L’espace partagé est donc accessible aux personnes à mobilité réduite (46%
de la population, tous âges confondus) et offre un plus grand confort à
tous. Des plantations et du mobilier urbain invitent à la rencontre, à la
convivialité, aux festivités. L’éclairage est conçu de telle sorte qu’il
n’incite pas les véhicules à rouler vite.

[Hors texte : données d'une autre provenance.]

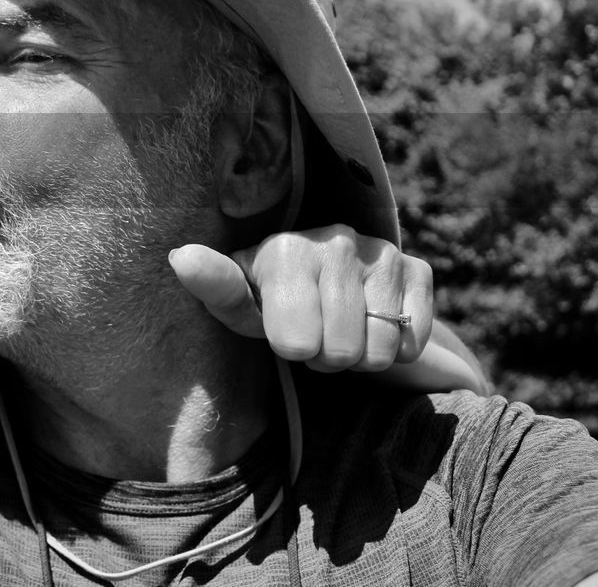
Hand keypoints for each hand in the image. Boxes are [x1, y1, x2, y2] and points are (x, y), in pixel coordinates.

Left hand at [168, 225, 433, 372]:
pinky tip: (375, 324)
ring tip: (343, 329)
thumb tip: (180, 256)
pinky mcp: (418, 268)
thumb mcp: (237, 304)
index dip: (292, 349)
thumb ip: (213, 285)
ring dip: (362, 356)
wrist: (326, 289)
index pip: (296, 343)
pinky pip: (412, 340)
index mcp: (286, 247)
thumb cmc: (269, 302)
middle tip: (317, 334)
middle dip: (327, 358)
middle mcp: (337, 239)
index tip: (283, 331)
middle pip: (340, 352)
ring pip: (379, 350)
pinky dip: (396, 349)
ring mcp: (381, 251)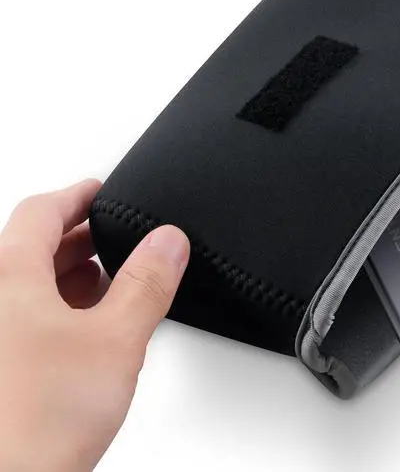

Ces aménagements, déjà réalisés
dans certaines villes comme Malines, Strasbourg, Sion ou Freiburg, ont deux
effets positifs importants, outre la rencontre entre les générations et la
convivialité. D’une part, ils invitent à la lenteur et offrent plus de
plaisir à se déplacer à pied et à vélo qu’en voiture. D’autre part, les
accidents sont moins nombreux que dans des espaces compartimentés. En effet,
dans un espace ouvert, les usagers, privés de repères, accroissent leur
vigilance et adaptent leurs comportements. Le trafic est également plus
fluide et chacun négocie sa place en toute sécurité. A quand donc des
espaces partagés dans nos villes et villages pour améliorer le vivre
ensemble?
//JD
(1) Pierre Vanderstraeten a donné une conférence sur ce sujet lors de la
journée organisée par Enéo, mouvement social des aînés, le 26 avril 2012 sur
le thème des solidarités intergénérationnelles.